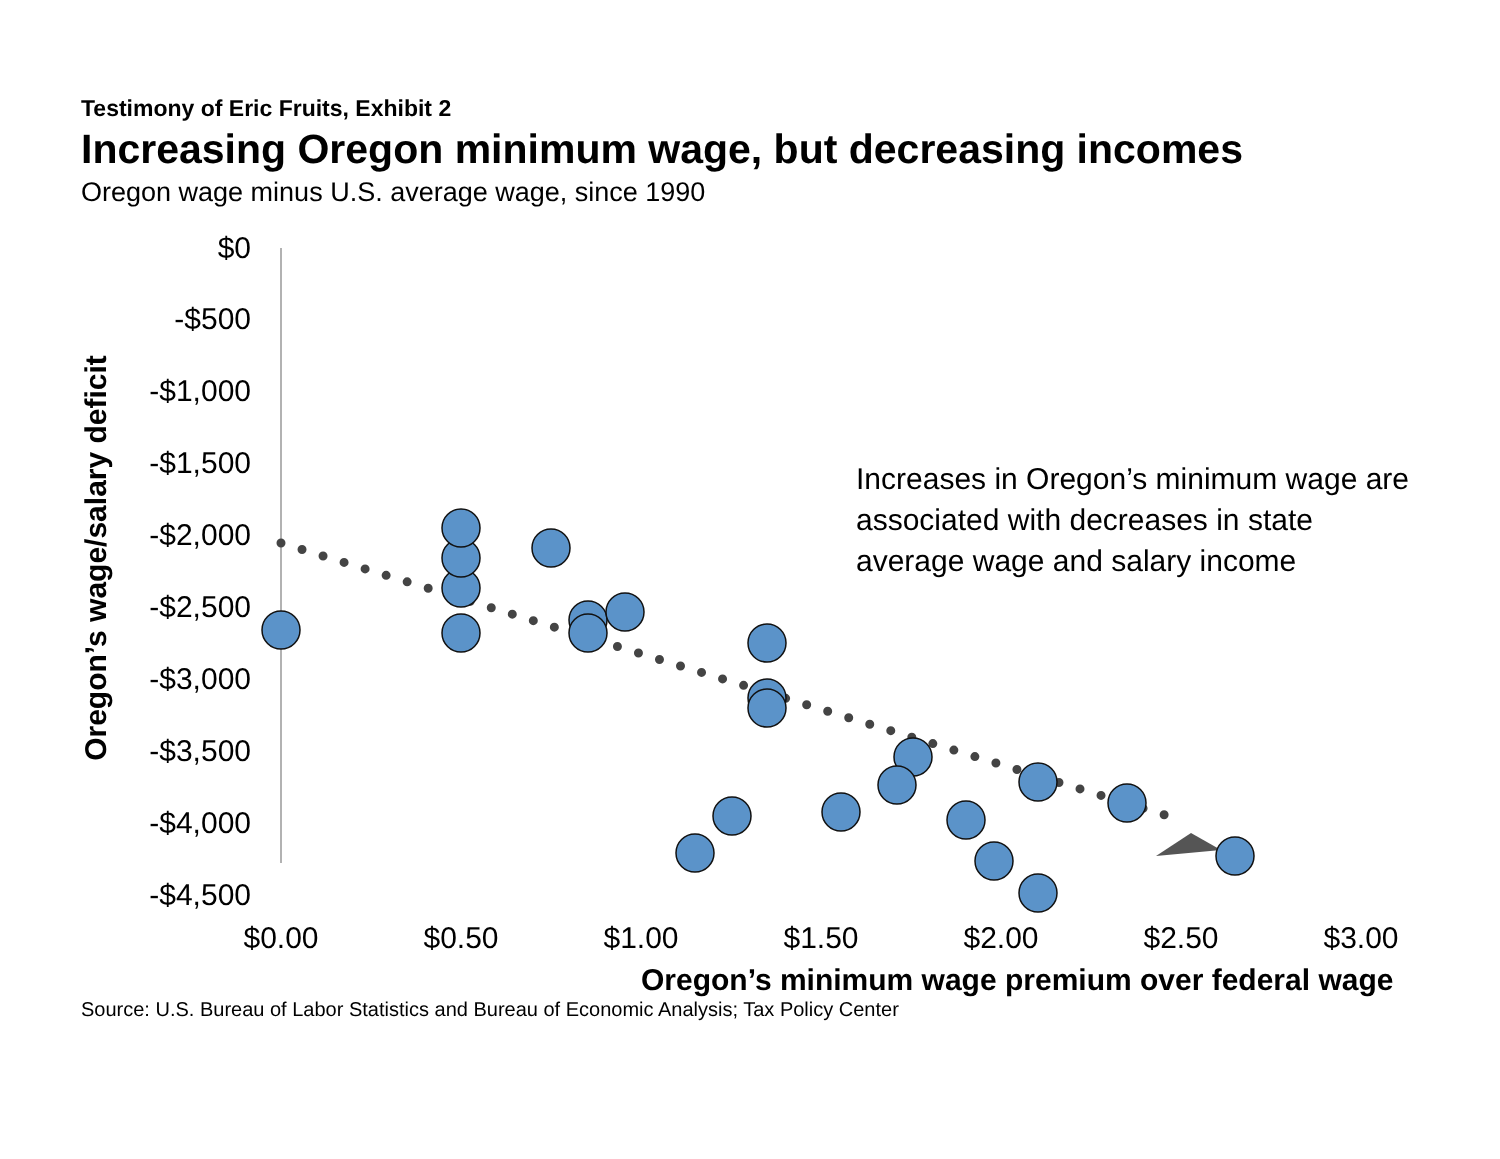Testimony of Eric Fruits, Exhibit 2
Increasing Oregon minimum wage, but decreasing incomes
Oregon wage minus U.S. average wage, since 1990
$0
-$500
-$1,000
-$1,500
-$2,000
-$2,500
-$3,000
-$3,500
-$4,000
-$4,500
$0.00
$0.50
$1.00
$1.50
$2.00
$2.50
$3.00
Oregon’s wage/salary deficit
Increases in Oregon’s minimum wage are associated with decreases in state average wage and salary income
Oregon’s minimum wage premium over federal wage
Source: U.S. Bureau of Labor Statistics and Bureau of Economic Analysis; Tax Policy Center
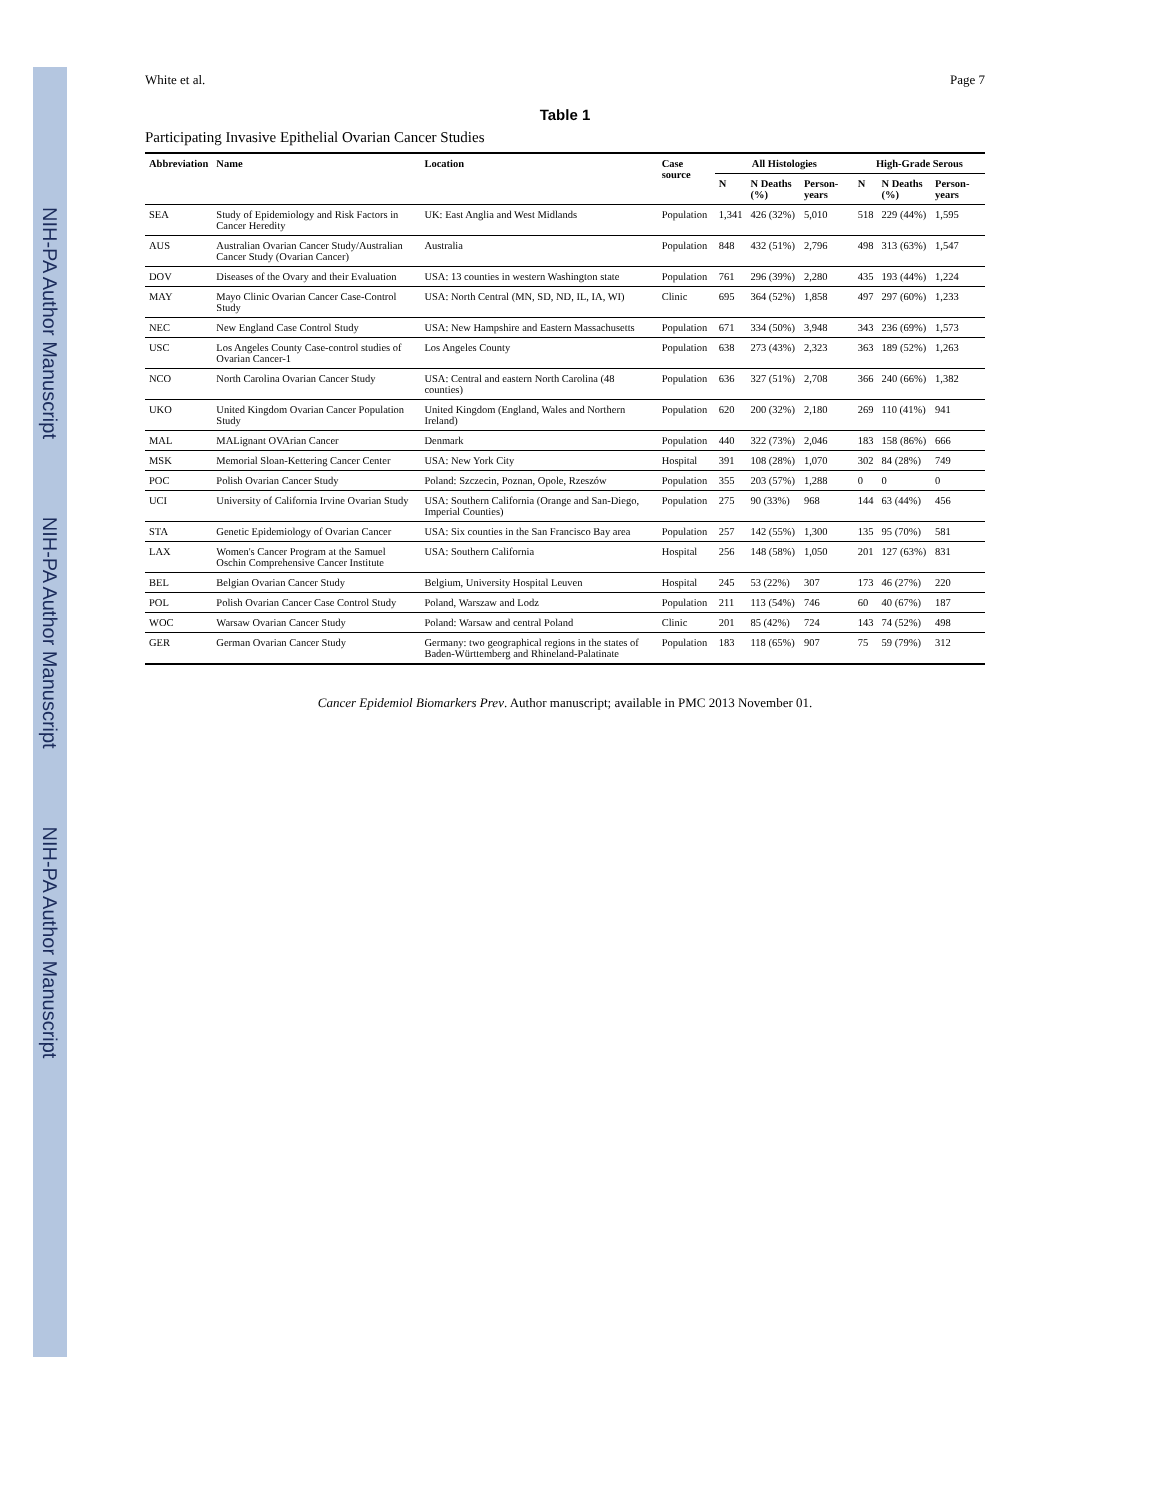NIH-PA Author Manuscript NIH-PA Author Manuscript NIH-PA Author Manuscript
White et al. Page 7
Table 1
Participating Invasive Epithelial Ovarian Cancer Studies
| Abbreviation | Name | Location | Case source | All Histologies | | | High-Grade Serous | | |
| --- | --- | --- | --- | --- | --- | --- | --- | --- | --- |
| | | | | N | N Deaths (%) | Person-years | N | N Deaths (%) | Person-years |
| SEA | Study of Epidemiology and Risk Factors in Cancer Heredity | UK: East Anglia and West Midlands | Population | 1,341 | 426 (32%) | 5,010 | 518 | 229 (44%) | 1,595 |
| AUS | Australian Ovarian Cancer Study/Australian Cancer Study (Ovarian Cancer) | Australia | Population | 848 | 432 (51%) | 2,796 | 498 | 313 (63%) | 1,547 |
| DOV | Diseases of the Ovary and their Evaluation | USA: 13 counties in western Washington state | Population | 761 | 296 (39%) | 2,280 | 435 | 193 (44%) | 1,224 |
| MAY | Mayo Clinic Ovarian Cancer Case-Control Study | USA: North Central (MN, SD, ND, IL, IA, WI) | Clinic | 695 | 364 (52%) | 1,858 | 497 | 297 (60%) | 1,233 |
| NEC | New England Case Control Study | USA: New Hampshire and Eastern Massachusetts | Population | 671 | 334 (50%) | 3,948 | 343 | 236 (69%) | 1,573 |
| USC | Los Angeles County Case-control studies of Ovarian Cancer-1 | Los Angeles County | Population | 638 | 273 (43%) | 2,323 | 363 | 189 (52%) | 1,263 |
| NCO | North Carolina Ovarian Cancer Study | USA: Central and eastern North Carolina (48 counties) | Population | 636 | 327 (51%) | 2,708 | 366 | 240 (66%) | 1,382 |
| UKO | United Kingdom Ovarian Cancer Population Study | United Kingdom (England, Wales and Northern Ireland) | Population | 620 | 200 (32%) | 2,180 | 269 | 110 (41%) | 941 |
| MAL | MALignant OVArian Cancer | Denmark | Population | 440 | 322 (73%) | 2,046 | 183 | 158 (86%) | 666 |
| MSK | Memorial Sloan-Kettering Cancer Center | USA: New York City | Hospital | 391 | 108 (28%) | 1,070 | 302 | 84 (28%) | 749 |
| POC | Polish Ovarian Cancer Study | Poland: Szczecin, Poznan, Opole, Rzeszów | Population | 355 | 203 (57%) | 1,288 | 0 | 0 | 0 |
| UCI | University of California Irvine Ovarian Study | USA: Southern California (Orange and San-Diego, Imperial Counties) | Population | 275 | 90 (33%) | 968 | 144 | 63 (44%) | 456 |
| STA | Genetic Epidemiology of Ovarian Cancer | USA: Six counties in the San Francisco Bay area | Population | 257 | 142 (55%) | 1,300 | 135 | 95 (70%) | 581 |
| LAX | Women's Cancer Program at the Samuel Oschin Comprehensive Cancer Institute | USA: Southern California | Hospital | 256 | 148 (58%) | 1,050 | 201 | 127 (63%) | 831 |
| BEL | Belgian Ovarian Cancer Study | Belgium, University Hospital Leuven | Hospital | 245 | 53 (22%) | 307 | 173 | 46 (27%) | 220 |
| POL | Polish Ovarian Cancer Case Control Study | Poland, Warszaw and Lodz | Population | 211 | 113 (54%) | 746 | 60 | 40 (67%) | 187 |
| WOC | Warsaw Ovarian Cancer Study | Poland: Warsaw and central Poland | Clinic | 201 | 85 (42%) | 724 | 143 | 74 (52%) | 498 |
| GER | German Ovarian Cancer Study | Germany: two geographical regions in the states of Baden-Württemberg and Rhineland-Palatinate | Population | 183 | 118 (65%) | 907 | 75 | 59 (79%) | 312 |
Cancer Epidemiol Biomarkers Prev. Author manuscript; available in PMC 2013 November 01.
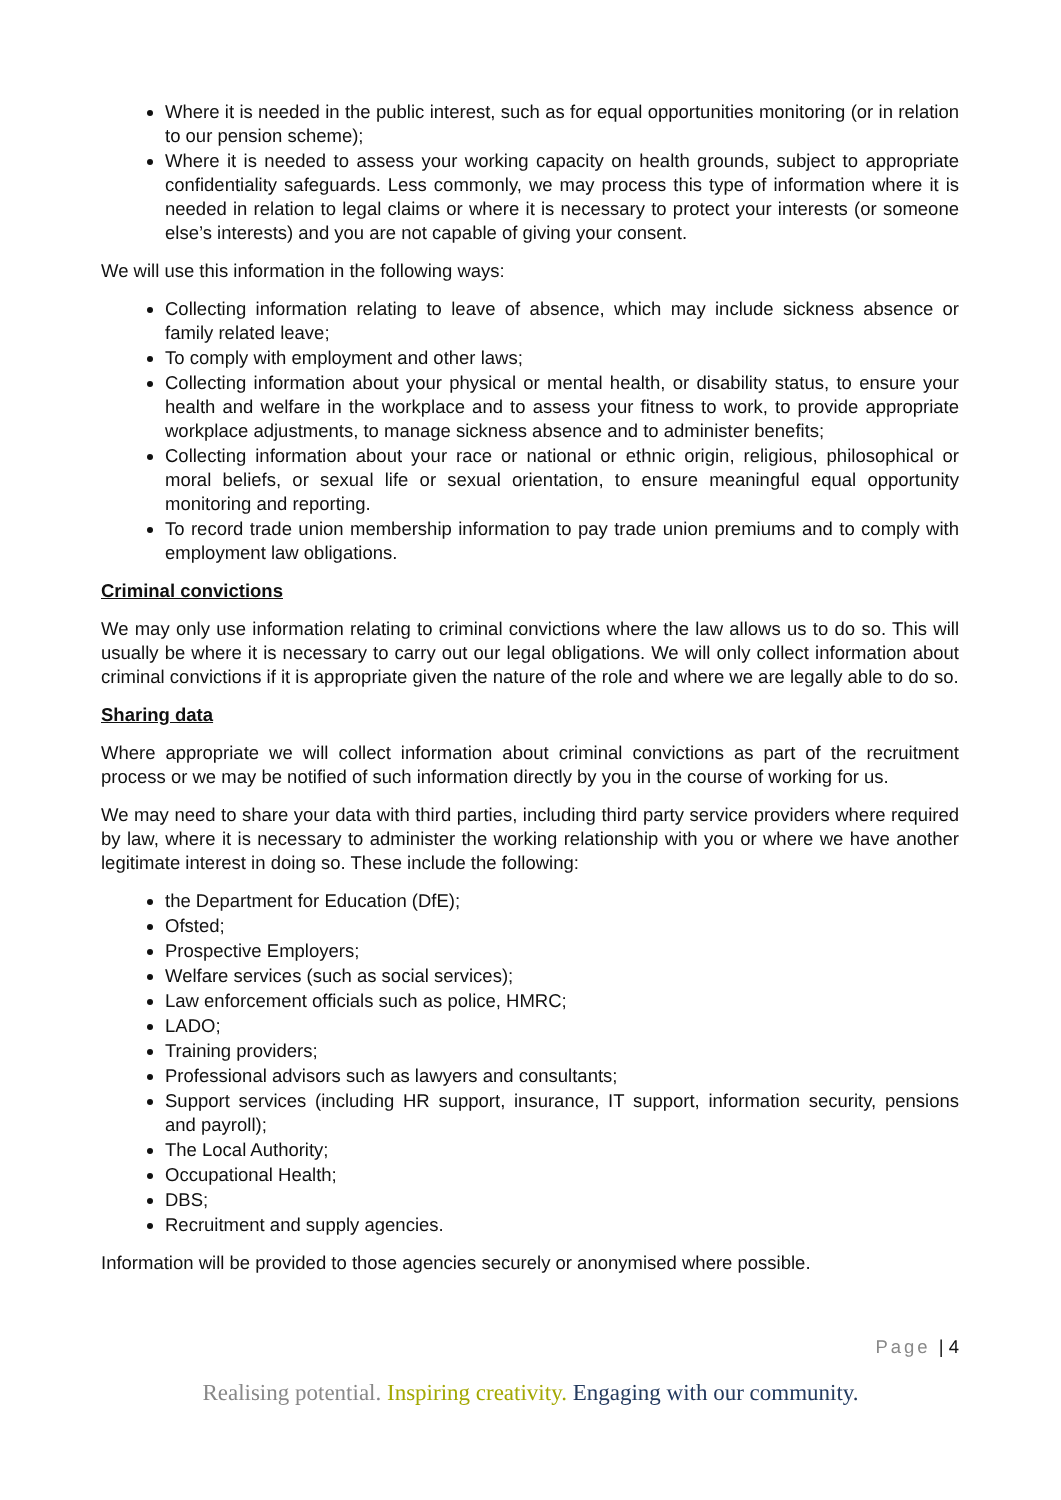Where it is needed in the public interest, such as for equal opportunities monitoring (or in relation to our pension scheme);
Where it is needed to assess your working capacity on health grounds, subject to appropriate confidentiality safeguards. Less commonly, we may process this type of information where it is needed in relation to legal claims or where it is necessary to protect your interests (or someone else’s interests) and you are not capable of giving your consent.
We will use this information in the following ways:
Collecting information relating to leave of absence, which may include sickness absence or family related leave;
To comply with employment and other laws;
Collecting information about your physical or mental health, or disability status, to ensure your health and welfare in the workplace and to assess your fitness to work, to provide appropriate workplace adjustments, to manage sickness absence and to administer benefits;
Collecting information about your race or national or ethnic origin, religious, philosophical or moral beliefs, or sexual life or sexual orientation, to ensure meaningful equal opportunity monitoring and reporting.
To record trade union membership information to pay trade union premiums and to comply with employment law obligations.
Criminal convictions
We may only use information relating to criminal convictions where the law allows us to do so. This will usually be where it is necessary to carry out our legal obligations. We will only collect information about criminal convictions if it is appropriate given the nature of the role and where we are legally able to do so.
Sharing data
Where appropriate we will collect information about criminal convictions as part of the recruitment process or we may be notified of such information directly by you in the course of working for us.
We may need to share your data with third parties, including third party service providers where required by law, where it is necessary to administer the working relationship with you or where we have another legitimate interest in doing so. These include the following:
the Department for Education (DfE);
Ofsted;
Prospective Employers;
Welfare services (such as social services);
Law enforcement officials such as police, HMRC;
LADO;
Training providers;
Professional advisors such as lawyers and consultants;
Support services (including HR support, insurance, IT support, information security, pensions and payroll);
The Local Authority;
Occupational Health;
DBS;
Recruitment and supply agencies.
Information will be provided to those agencies securely or anonymised where possible.
Page | 4
Realising potential. Inspiring creativity. Engaging with our community.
□ □ □
EXERCISE OBJECTIVE
Set down exactly the lines of the data above, beginning with the line that has "To record trade" and ending with the line that has "Occupational Health;", and no others.

RESULT OF THIS TASK
To record trade union membership information to pay trade union premiums and to comply with employment law obligations.
Criminal convictions
We may only use information relating to criminal convictions where the law allows us to do so. This will usually be where it is necessary to carry out our legal obligations. We will only collect information about criminal convictions if it is appropriate given the nature of the role and where we are legally able to do so.
Sharing data
Where appropriate we will collect information about criminal convictions as part of the recruitment process or we may be notified of such information directly by you in the course of working for us.
We may need to share your data with third parties, including third party service providers where required by law, where it is necessary to administer the working relationship with you or where we have another legitimate interest in doing so. These include the following:
the Department for Education (DfE);
Ofsted;
Prospective Employers;
Welfare services (such as social services);
Law enforcement officials such as police, HMRC;
LADO;
Training providers;
Professional advisors such as lawyers and consultants;
Support services (including HR support, insurance, IT support, information security, pensions and payroll);
The Local Authority;
Occupational Health;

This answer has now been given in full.